### TRY IT
Retype every line of the records below word for word, omitting the pictures from your answer.

[Saved entries]
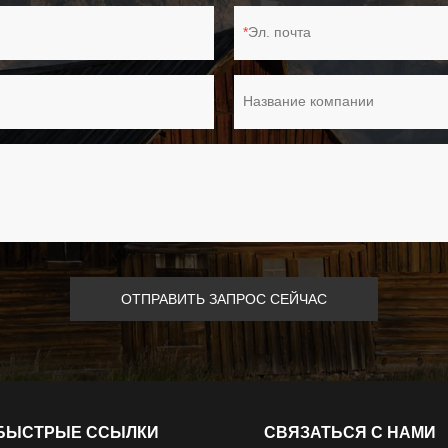
Эл. почта
Название компании
ОТПРАВИТЬ ЗАПРОС СЕЙЧАС
БЫСТРЫЕ ССЫЛКИ
СВЯЗАТЬСЯ С НАМИ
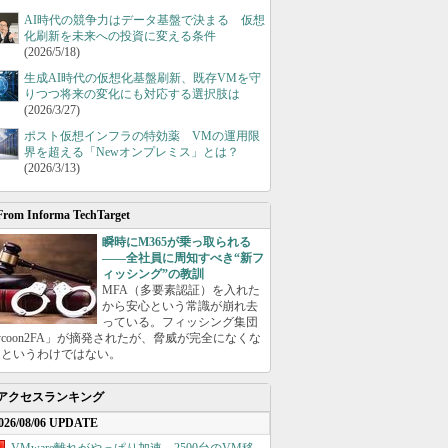
AI時代の競争力はデータ基盤で決まる 仮想
化刷新を未来への投資に変える条件
(2026/5/18)
生成AI時代の仮想化基盤刷新、既存VMを守
りつつ将来の変化にも対応する選択肢は
(2026/3/27)
ポスト仮想インフラの特効薬 VMの運用限
界を超える「Newオンプレミス」とは？
(2026/3/13)
From Informa TechTarget
瞬時にM365が乗っ取られる
――全社員に周知すべき“新フ
ィッシング”の教訓
MFA（多要素認証）を入れた
から安心という常識が崩れ去
っている。フィッシング集団
ycoon2FA」が摘発されたが、脅威が完全になくな
たというわけではない。
アクセスランキング
026/08/06 UPDATE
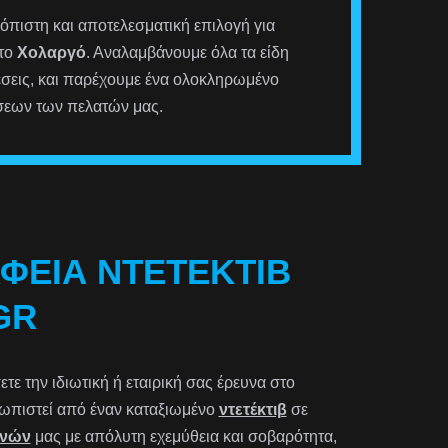
ιόπιστη και αποτελεσματική επιλογή για
στο
Χολαργό
. Αναλαμβάνουμε όλα τα είδη
έσεις, και παρέχουμε ένα ολοκληρωμένο
σεων των πελατών μας.
ΑΦΕΊΑ ΝΤΕΤΈΚΤΙΒ
GR
ε την ιδιωτική ή εταιρική σας έρευνα στο
ετωπιστεί από έναν καταξιωμένο
ντετέκτιβ
σε
υνών
μας με απόλυτη εχεμύθεια και σοβαρότητα,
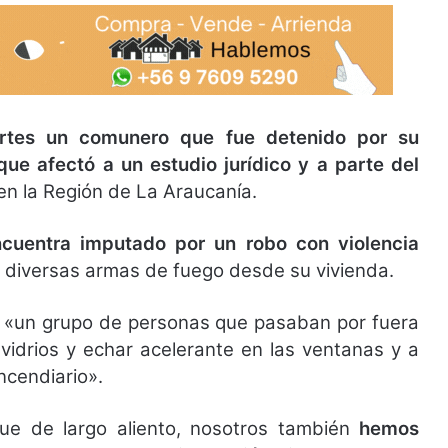
artes un comunero que fue detenido por su
que afectó a un estudio jurídico y a parte del
 en la Región de La Araucanía.
cuentra imputado por un robo con violencia
de diversas armas de fuego desde su vivienda.
a, «un grupo de personas que pasaban por fuera
vidrios y echar acelerante en las ventanas y a
ncendiario».
ue de largo aliento, nosotros también
hemos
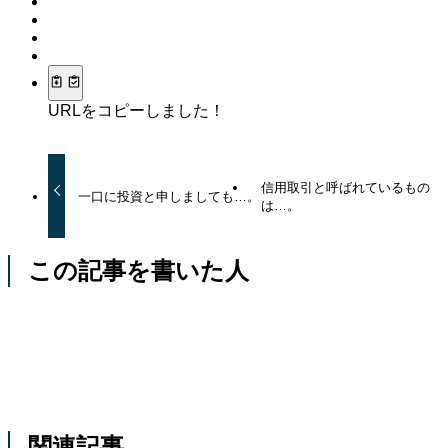
URLをコピーしました！
信用取引と呼ばれているもの
一口に投資と申しましても…。
は…。
この記事を書いた人
関連記事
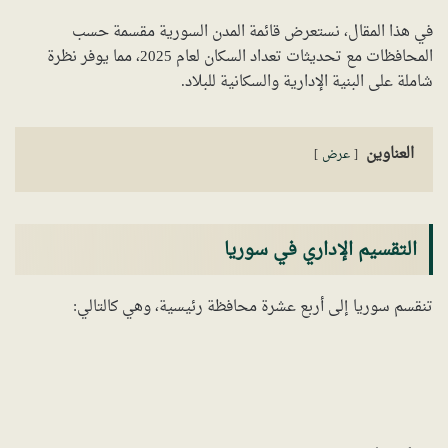
في هذا المقال، نستعرض قائمة المدن السورية مقسمة حسب
المحافظات مع تحديثات تعداد السكان لعام 2025، مما يوفر نظرة
شاملة على البنية الإدارية والسكانية للبلاد.
العناوين
عرض
التقسيم الإداري في سوريا
تنقسم سوريا إلى أربع عشرة محافظة رئيسية، وهي كالتالي:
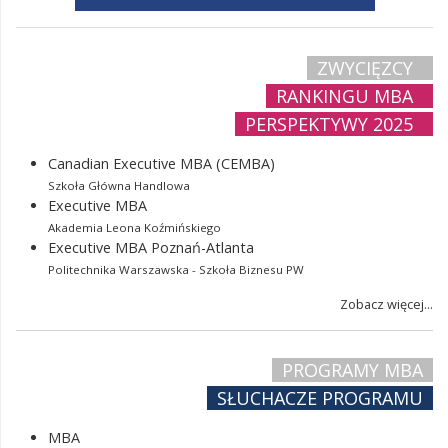
ZWYCIĘZCY
RANKINGU MBA
PERSPEKTYWY 2025
Canadian Executive MBA (CEMBA)
Szkoła Główna Handlowa
Executive MBA
Akademia Leona Koźmińskiego
Executive MBA Poznań-Atlanta
Politechnika Warszawska - Szkoła Biznesu PW
Zobacz więcej...
PROGRAMY MBA
SŁUCHACZE PROGRAMU
MBA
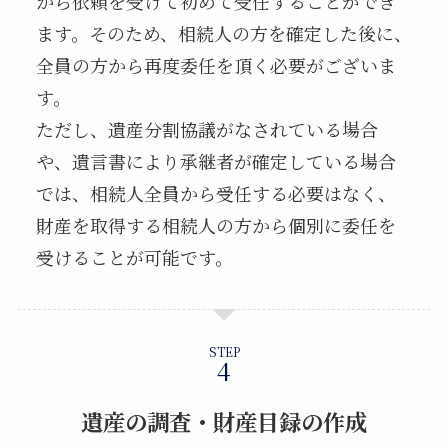
から依頼を受けて初めて受任することができ
ます。そのため、相続人の方を確定した後に、
全員の方から再度委任を頂く必要がございま
す。
ただし、遺産分割協議がなされている場合
や、遺言書により承継者が確定している場合
では、相続人全員から受任する必要はなく、
財産を取得する相続人の方から個別に委任を
受けることが可能です。
STEP
遺産の調査・財産目録の作成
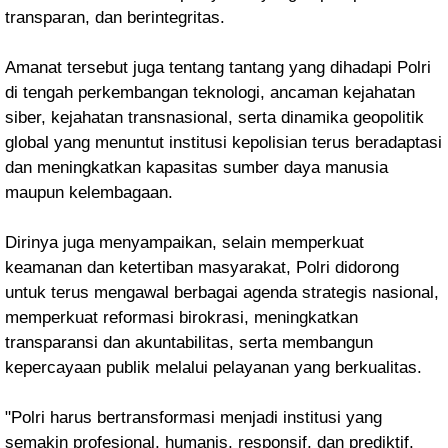
transparan, dan berintegritas.
Amanat tersebut juga tentang tantang yang dihadapi Polri
di tengah perkembangan teknologi, ancaman kejahatan
siber, kejahatan transnasional, serta dinamika geopolitik
global yang menuntut institusi kepolisian terus beradaptasi
dan meningkatkan kapasitas sumber daya manusia
maupun kelembagaan.
Dirinya juga menyampaikan, selain memperkuat
keamanan dan ketertiban masyarakat, Polri didorong
untuk terus mengawal berbagai agenda strategis nasional,
memperkuat reformasi birokrasi, meningkatkan
transparansi dan akuntabilitas, serta membangun
kepercayaan publik melalui pelayanan yang berkualitas.
"Polri harus bertransformasi menjadi institusi yang
semakin profesional, humanis, responsif, dan prediktif,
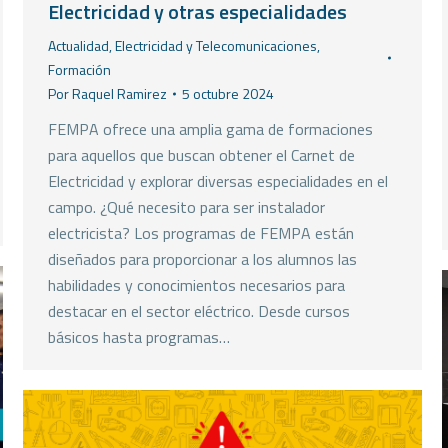
Electricidad y otras especialidades
Actualidad
,
Electricidad y Telecomunicaciones
,
Formación
Por
Raquel Ramirez
5 octubre 2024
FEMPA ofrece una amplia gama de formaciones
para aquellos que buscan obtener el Carnet de
Electricidad y explorar diversas especialidades en el
campo. ¿Qué necesito para ser instalador
electricista? Los programas de FEMPA están
diseñados para proporcionar a los alumnos las
habilidades y conocimientos necesarios para
destacar en el sector eléctrico. Desde cursos
básicos hasta programas…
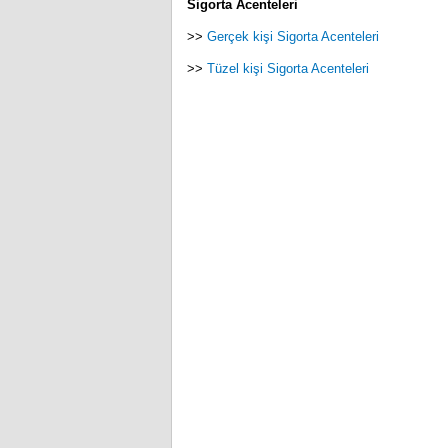
Sigorta Acenteleri
>>
Gerçek kişi Sigorta Acenteleri
>>
Tüzel kişi Sigorta Acenteleri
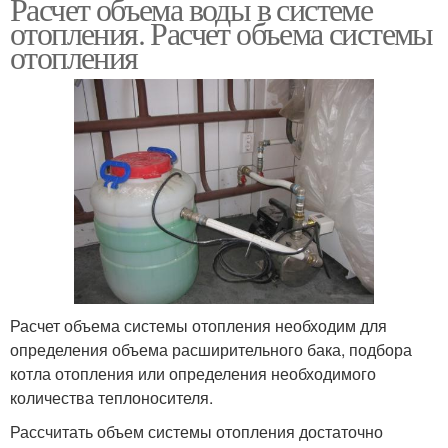
Расчет объема воды в системе
отопления. Расчет объема системы
отопления
Расчет объема системы отопления необходим для
определения объема расширительного бака, подбора
котла отопления или определения необходимого
количества теплоносителя.
Рассчитать объем системы отопления достаточно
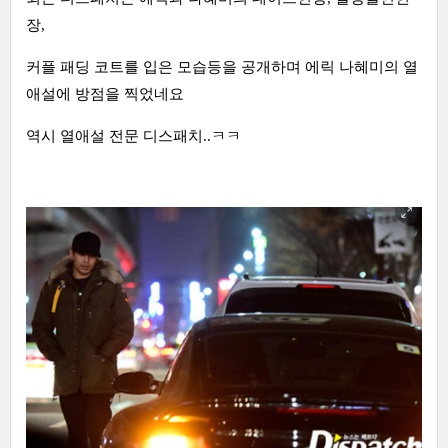
장,
커플 패딩 코트를 입은 모습등을 공개하며 에릭 나혜미의 열
애설에 방점을 찍었네요
역시 열애설 전문 디스패치..ㅋㅋ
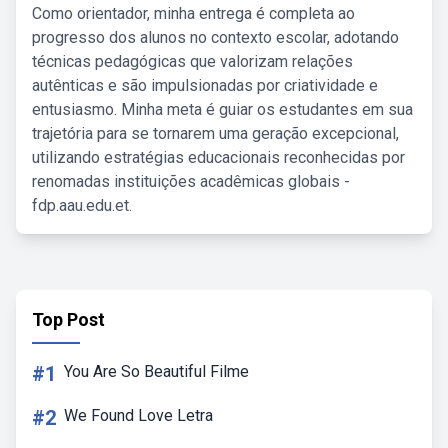
Como orientador, minha entrega é completa ao
progresso dos alunos no contexto escolar, adotando
técnicas pedagógicas que valorizam relações
autênticas e são impulsionadas por criatividade e
entusiasmo. Minha meta é guiar os estudantes em sua
trajetória para se tornarem uma geração excepcional,
utilizando estratégias educacionais reconhecidas por
renomadas instituições acadêmicas globais -
fdp.aau.edu.et.
Top Post
#1
You Are So Beautiful Filme
#2
We Found Love Letra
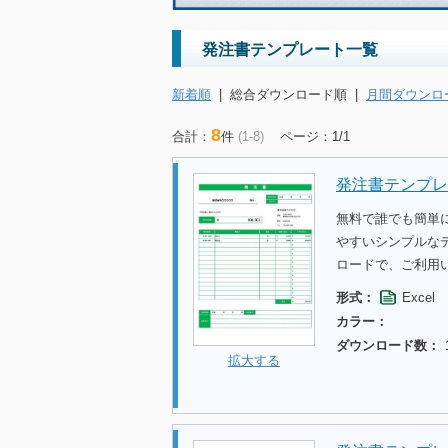
発注書テンプレート一覧
新着順
|
総合ダウンロード順
|
月間ダウンロ
8
合計：
件
(1-8)
ページ：1/1
発注書テンプレー
無料で誰でも簡単
やすいシンプルな
ロードで、ご利用
形式：
Excel
カラー：
ダウンロード数：
拡大する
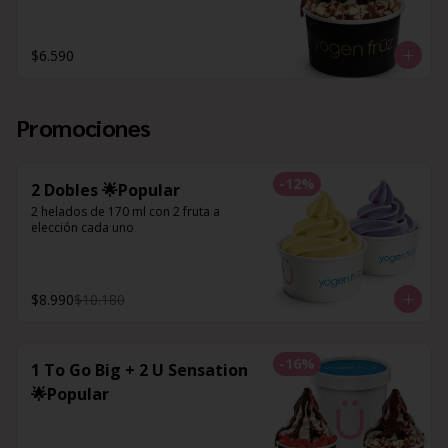
$6.590
Promociones
-
12
%
2 Dobles 🌟Popular
2 helados de 170 ml con 2 fruta a 
elección cada uno
$8.990
$10.180
-
16
%
1 To Go Big + 2 U Sensation
🌟Popular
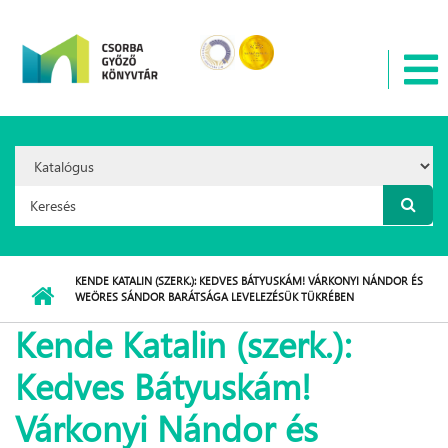
Ugrás a tartalomra
Search
Option:
Keresés űrlap
KENDE KATALIN (SZERK.): KEDVES BÁTYUSKÁM! VÁRKONYI NÁNDOR ÉS
WEÖRES SÁNDOR BARÁTSÁGA LEVELEZÉSÜK TÜKRÉBEN
Kende Katalin (szerk.):
Kedves Bátyuskám!
Várkonyi Nándor és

### WRITTEN ANSWER
Эл. почта
Название компании
ОТПРАВИТЬ ЗАПРОС СЕЙЧАС
БЫСТРЫЕ ССЫЛКИ
СВЯЗАТЬСЯ С НАМИ
AI時代の競争力はデータ基盤で決まる 仮想
化刷新を未来への投資に変える条件
(2026/5/18)
生成AI時代の仮想化基盤刷新、既存VMを守
りつつ将来の変化にも対応する選択肢は
(2026/3/27)
ポスト仮想インフラの特効薬 VMの運用限
界を超える「Newオンプレミス」とは？
(2026/3/13)
From Informa TechTarget
瞬時にM365が乗っ取られる
――全社員に周知すべき“新フ
ィッシング”の教訓
MFA（多要素認証）を入れた
から安心という常識が崩れ去
っている。フィッシング集団
ycoon2FA」が摘発されたが、脅威が完全になくな
たというわけではない。
アクセスランキング
026/08/06 UPDATE
ιόπιστη και αποτελεσματική επιλογή για
στο
Χολαργό
. Αναλαμβάνουμε όλα τα είδη
έσεις, και παρέχουμε ένα ολοκληρωμένο
σεων των πελατών μας.
ΑΦΕΊΑ ΝΤΕΤΈΚΤΙΒ
GR
ε την ιδιωτική ή εταιρική σας έρευνα στο
ετωπιστεί από έναν καταξιωμένο
ντετέκτιβ
σε
υνών
μας με απόλυτη εχεμύθεια και σοβαρότητα,
artes un comunero que fue detenido por su
que afectó a un estudio jurídico y a parte del
 en la Región de La Araucanía.
cuentra imputado por un robo con violencia
de diversas armas de fuego desde su vivienda.
a, «un grupo de personas que pasaban por fuera
vidrios y echar acelerante en las ventanas y a
ncendiario».
ue de largo aliento, nosotros también
hemos
URLをコピーしました！
信用取引と呼ばれているもの
一口に投資と申しましても…。
は…。
この記事を書いた人
関連記事
في هذا المقال، نستعرض قائمة المدن السورية مقسمة حسب
المحافظات مع تحديثات تعداد السكان لعام 2025، مما يوفر نظرة
شاملة على البنية الإدارية والسكانية للبلاد.
العناوين
عرض
التقسيم الإداري في سوريا
تنقسم سوريا إلى أربع عشرة محافظة رئيسية، وهي كالتالي:
ZWYCIĘZCY
RANKINGU MBA
PERSPEKTYWY 2025
Canadian Executive MBA (CEMBA)
Szkoła Główna Handlowa
Executive MBA
Akademia Leona Koźmińskiego
Executive MBA Poznań-Atlanta
Politechnika Warszawska - Szkoła Biznesu PW
Zobacz więcej...
PROGRAMY MBA
SŁUCHACZE PROGRAMU
MBA
から依頼を受けて初めて受任することができ
ます。そのため、相続人の方を確定した後に、
全員の方から再度委任を頂く必要がございま
す。
ただし、遺産分割協議がなされている場合
や、遺言書により承継者が確定している場合
では、相続人全員から受任する必要はなく、
財産を取得する相続人の方から個別に委任を
受けることが可能です。
STEP
遺産の調査・財産目録の作成
transparan, dan berintegritas.
Amanat tersebut juga tentang tantang yang dihadapi Polri
di tengah perkembangan teknologi, ancaman kejahatan
siber, kejahatan transnasional, serta dinamika geopolitik
global yang menuntut institusi kepolisian terus beradaptasi
dan meningkatkan kapasitas sumber daya manusia
maupun kelembagaan.
Dirinya juga menyampaikan, selain memperkuat
keamanan dan ketertiban masyarakat, Polri didorong
untuk terus mengawal berbagai agenda strategis nasional,
memperkuat reformasi birokrasi, meningkatkan
transparansi dan akuntabilitas, serta membangun
kepercayaan publik melalui pelayanan yang berkualitas.
"Polri harus bertransformasi menjadi institusi yang
semakin profesional, humanis, responsif, dan prediktif,
Electricidad y otras especialidades
Actualidad
,
Electricidad y Telecomunicaciones
,
Formación
Por
Raquel Ramirez
5 octubre 2024
FEMPA ofrece una amplia gama de formaciones
para aquellos que buscan obtener el Carnet de
Electricidad y explorar diversas especialidades en el
campo. ¿Qué necesito para ser instalador
electricista? Los programas de FEMPA están
diseñados para proporcionar a los alumnos las
habilidades y conocimientos necesarios para
destacar en el sector eléctrico. Desde cursos
básicos hasta programas…
Sigorta Acenteleri
>>
Gerçek kişi Sigorta Acenteleri
>>
Tüzel kişi Sigorta Acenteleri
Расчет объема воды в системе
отопления. Расчет объема системы
отопления
Расчет объема системы отопления необходим для
определения объема расширительного бака, подбора
котла отопления или определения необходимого
количества теплоносителя.
Рассчитать объем системы отопления достаточно
장,
커플 패딩 코트를 입은 모습등을 공개하며 에릭 나혜미의 열
애설에 방점을 찍었네요
역시 열애설 전문 디스패치..ㅋㅋ
Como orientador, minha entrega é completa ao
progresso dos alunos no contexto escolar, adotando
técnicas pedagógicas que valorizam relações
autênticas e são impulsionadas por criatividade e
entusiasmo. Minha meta é guiar os estudantes em sua
trajetória para se tornarem uma geração excepcional,
utilizando estratégias educacionais reconhecidas por
renomadas instituições acadêmicas globais -
fdp.aau.edu.et.
Top Post
#1
You Are So Beautiful Filme
#2
We Found Love Letra
発注書テンプレート一覧
新着順
|
総合ダウンロード順
|
月間ダウンロ
8
合計：
件
(1-8)
ページ：1/1
発注書テンプレー
無料で誰でも簡単
やすいシンプルな
ロードで、ご利用
形式：
Excel
カラー：
ダウンロード数：
拡大する
$6.590
Promociones
-
12
%
2 Dobles 🌟Popular
2 helados de 170 ml con 2 fruta a 
elección cada uno
$8.990
$10.180
-
16
%
1 To Go Big + 2 U Sensation
🌟Popular
Ugrás a tartalomra
Search
Option:
Keresés űrlap
KENDE KATALIN (SZERK.): KEDVES BÁTYUSKÁM! VÁRKONYI NÁNDOR ÉS
WEÖRES SÁNDOR BARÁTSÁGA LEVELEZÉSÜK TÜKRÉBEN
Kende Katalin (szerk.):
Kedves Bátyuskám!
Várkonyi Nándor és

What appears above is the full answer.